____ EXERCISE INPUTS
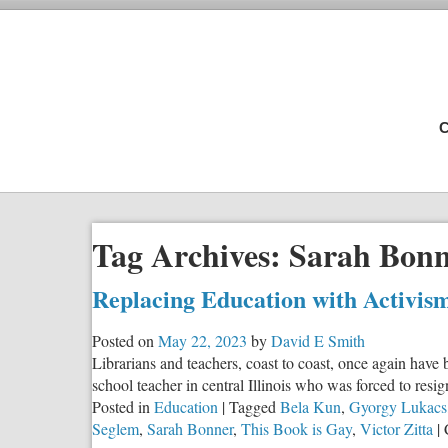
C
Tag Archives:
Sarah Bon
Replacing Education with Activis
Posted on
May 22, 2023
by
David E Smith
Librarians and teachers, coast to coast, once again have
school teacher in central Illinois who was forced to res
Posted in
Education
|
Tagged
Bela Kun
,
Gyorgy Lukacs
Seglem
,
Sarah Bonner
,
This Book is Gay
,
Victor Zitta
|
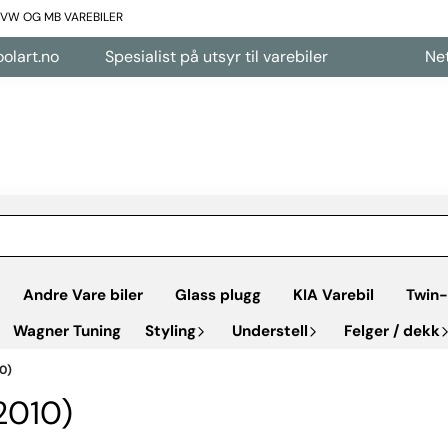
L VW OG MB VAREBILER
.no
Spesialist på utsyr til varebiler
Nettbuti
Andre Vare biler
Glass plugg
KIA Varebil
Twin-
Wagner Tuning
Styling
Understell
Felger / dekk
0)
010)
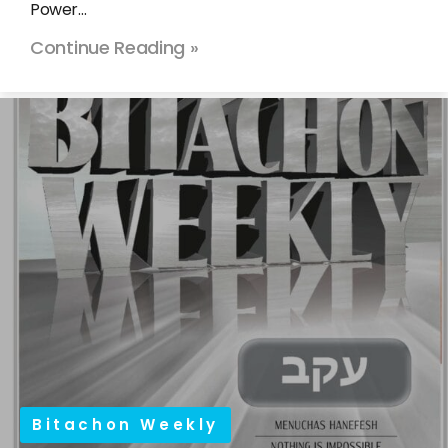
Power…
Continue Reading »
Bitachon Weekly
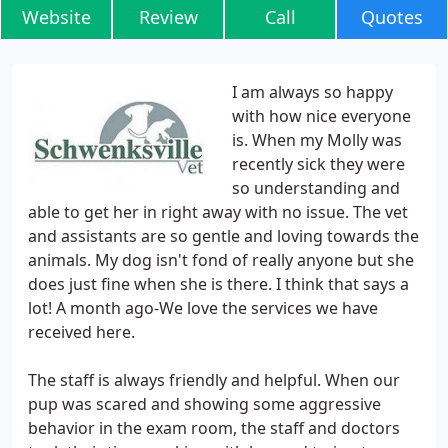
Website
Review
Call
Quotes
I am always so happy
with how nice everyone
is. When my Molly was
recently sick they were
so understanding and
able to get her in right away with no issue. The vet
and assistants are so gentle and loving towards the
animals. My dog isn't fond of really anyone but she
does just fine when she is there. I think that says a
lot! A month ago-We love the services we have
received here.
The staff is always friendly and helpful. When our
pup was scared and showing some aggressive
behavior in the exam room, the staff and doctors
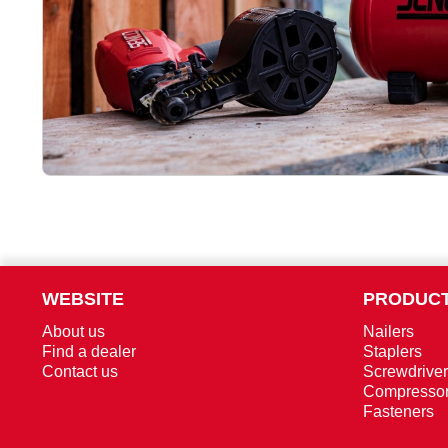
WEBSITE
PRODUCT
About us
Nailers
Find a dealer
Staplers
Contact us
Screwdrive
Compresso
Fasteners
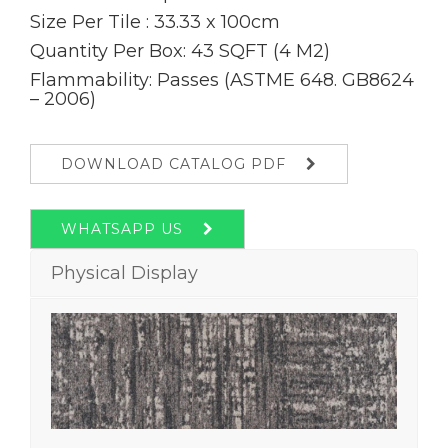
Size Per Tile : 33.33 x 100cm
Quantity Per Box: 43 SQFT (4 M2)
Flammability: Passes (ASTME 648. GB8624
– 2006)
DOWNLOAD CATALOG PDF
WHATSAPP US
Physical Display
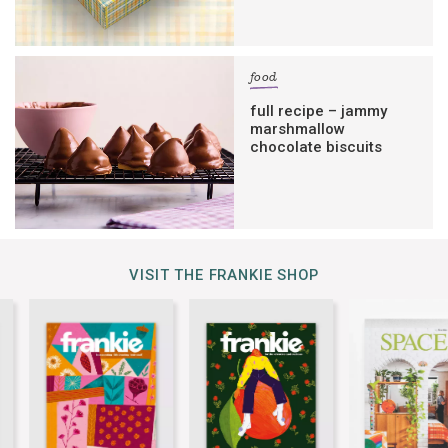
food
full recipe – jammy
marshmallow
chocolate biscuits
VISIT THE FRANKIE SHOP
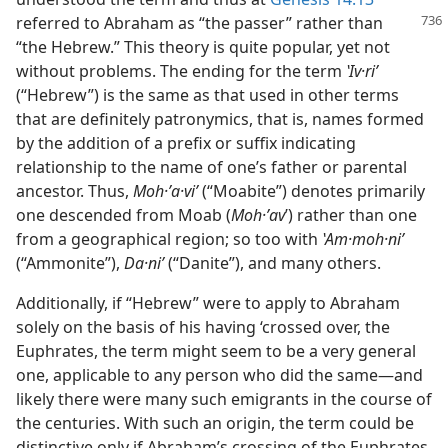
referred to Abraham as “the passer” rather than
“the Hebrew.” This theory is quite popular, yet not
without problems. The ending for the term
ʽIv·riʹ
(“Hebrew”) is the same as that used in other terms
that are definitely patronymics, that is, names formed
by the addition of a prefix or suffix indicating
relationship to the name of one’s father or parental
ancestor. Thus,
Moh·ʼa·viʹ
(“Moabite”) denotes primarily
one descended from Moab (
Moh·ʼav
ʹ) rather than one
from a geographical region; so too with
ʽAm·moh·niʹ
(“Ammonite”),
Da·niʹ
(“Danite”), and many others.
Additionally, if “Hebrew” were to apply to Abraham
solely on the basis of his having ‘crossed over, the
Euphrates, the term might seem to be a very general
one, applicable to any person who did the same—and
likely there were many such emigrants in the course of
the centuries. With such an origin, the term could be
distinctive only if Abraham’s crossing of the Euphrates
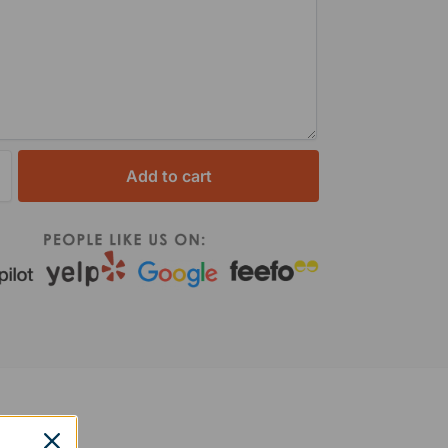
Add to cart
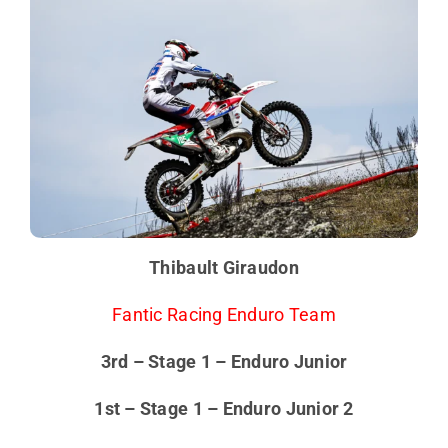
Thibault Giraudon
Fantic Racing Enduro Team
3rd – Stage 1 – Enduro Junior
1st – Stage 1 – Enduro Junior 2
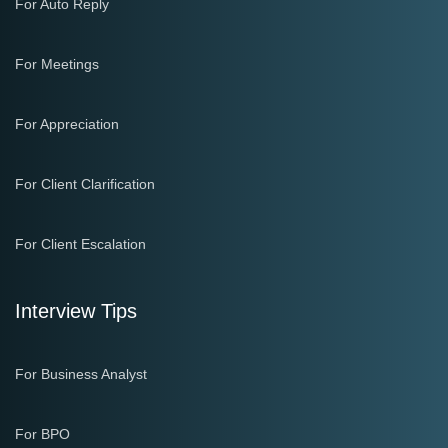
For Auto Reply
For Meetings
For Appreciation
For Client Clarification
For Client Escalation
Interview Tips
For Business Analyst
For BPO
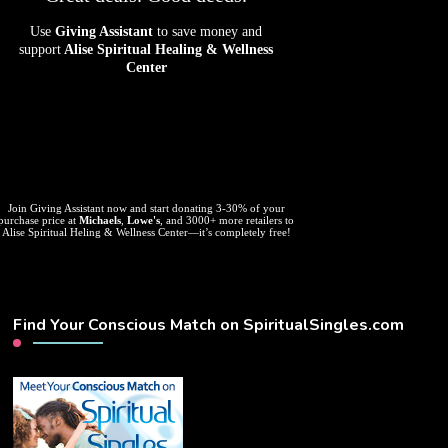
Use
Giving Assistant
to save money and
support
Alise Spiritual Healing & Wellness
Center
Join Giving Assistant now and start donating 3-30% of your
purchase price at
Michaels
,
Lowe's
, and 3000+ more retailers to
Alise Spiritual Heling & Wellness Center—it’s completely free!
Find Your Conscious Match on SpiritualSingles.com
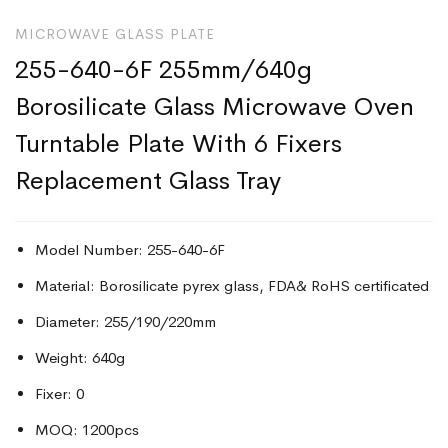
MICROWAVE GLASS PLATE
255-640-6F 255mm/640g
Borosilicate Glass Microwave Oven
Turntable Plate With 6 Fixers
Replacement Glass Tray
Model Number: 255-640-6F
Material: Borosilicate pyrex glass, FDA& RoHS certificated
Diameter: 255/190/220mm
Weight: 640g
Fixer: 0
MOQ: 1200pcs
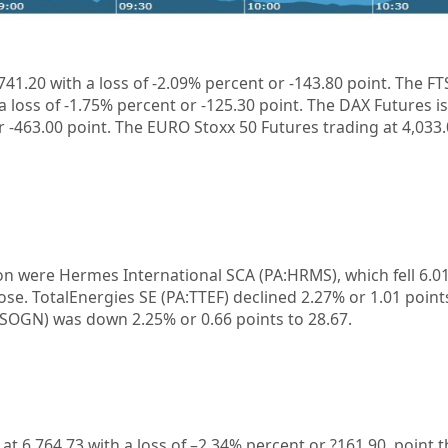
741.20 with a loss of -2.09%
percent or -143.80 point. The FT
a loss of
-1.75%
percent or
-125.30
point. The DAX Futures is
r
-463.00
point. The EURO Stoxx 50 Futures trading at 4,033
on were Hermes International SCA (PA:HRMS), which fell 6.0
lose. TotalEnergies SE (PA:TTEF) declined 2.27% or 1.01 point
:SOGN) was down 2.25% or 0.66 points to 28.67.
 at
6,764.73
with a loss of –
2.34%
percent or
?161.90
point.t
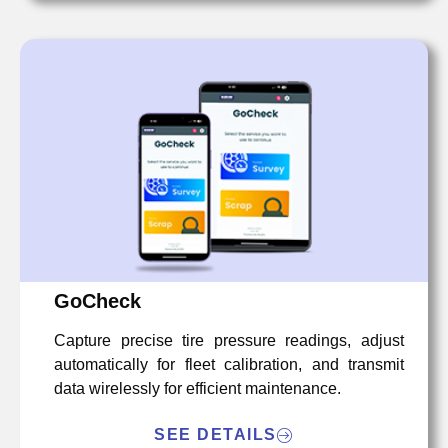
GoCheck
Capture precise tire pressure readings, adjust
automatically for fleet calibration, and transmit
data wirelessly for efficient maintenance.
SEE DETAILS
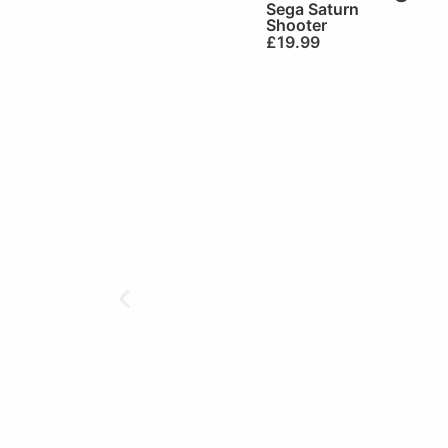
Sega Saturn
Shooter
£
19.99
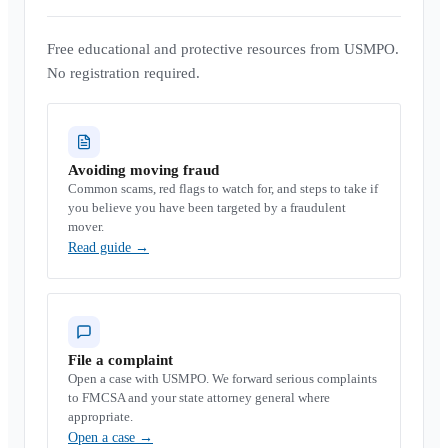
Free educational and protective resources from USMPO.
No registration required.
Avoiding moving fraud
Common scams, red flags to watch for, and steps to take if
you believe you have been targeted by a fraudulent
mover.
Read guide
→
File a complaint
Open a case with USMPO. We forward serious complaints
to FMCSA and your state attorney general where
appropriate.
Open a case
→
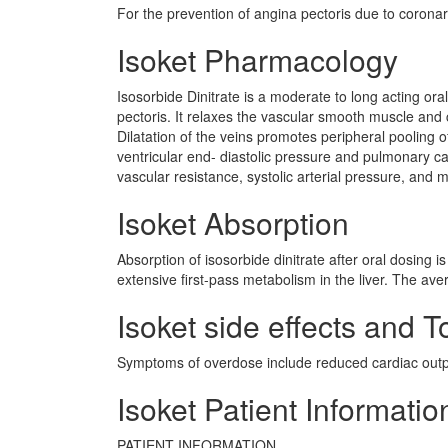
For the prevention of angina pectoris due to coronar
Isoket Pharmacology
Isosorbide Dinitrate is a moderate to long acting or
pectoris. It relaxes the vascular smooth muscle and c
Dilatation of the veins promotes peripheral pooling 
ventricular end- diastolic pressure and pulmonary ca
vascular resistance, systolic arterial pressure, and 
Isoket Absorption
Absorption of isosorbide dinitrate after oral dosing is
extensive first-pass metabolism in the liver. The aver
Isoket side effects and To
Symptoms of overdose include reduced cardiac outp
Isoket Patient Informatio
PATIENT INFORMATION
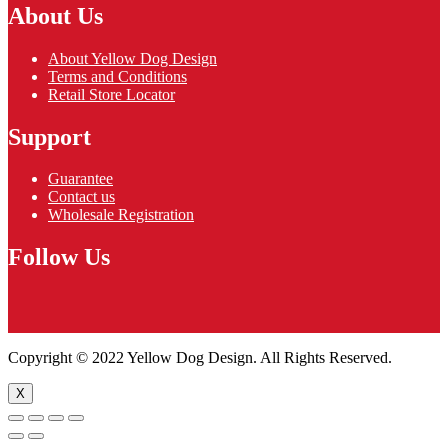
About Us
About Yellow Dog Design
Terms and Conditions
Retail Store Locator
Support
Guarantee
Contact us
Wholesale Registration
Follow Us
Copyright © 2022 Yellow Dog Design. All Rights Reserved.
X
________
## REQUEST
Retype the data from its start through the line that contains "Sarah Bonner", including that line, and leave out the pictures.

## SOLUTION BELOW
C
Tag Archives:
Sarah Bon
Replacing Education with Activis
Posted on
May 22, 2023
by
David E Smith
Librarians and teachers, coast to coast, once again have
school teacher in central Illinois who was forced to res
Posted in
Education
|
Tagged
Bela Kun
,
Gyorgy Lukacs
Seglem
,
Sarah Bonner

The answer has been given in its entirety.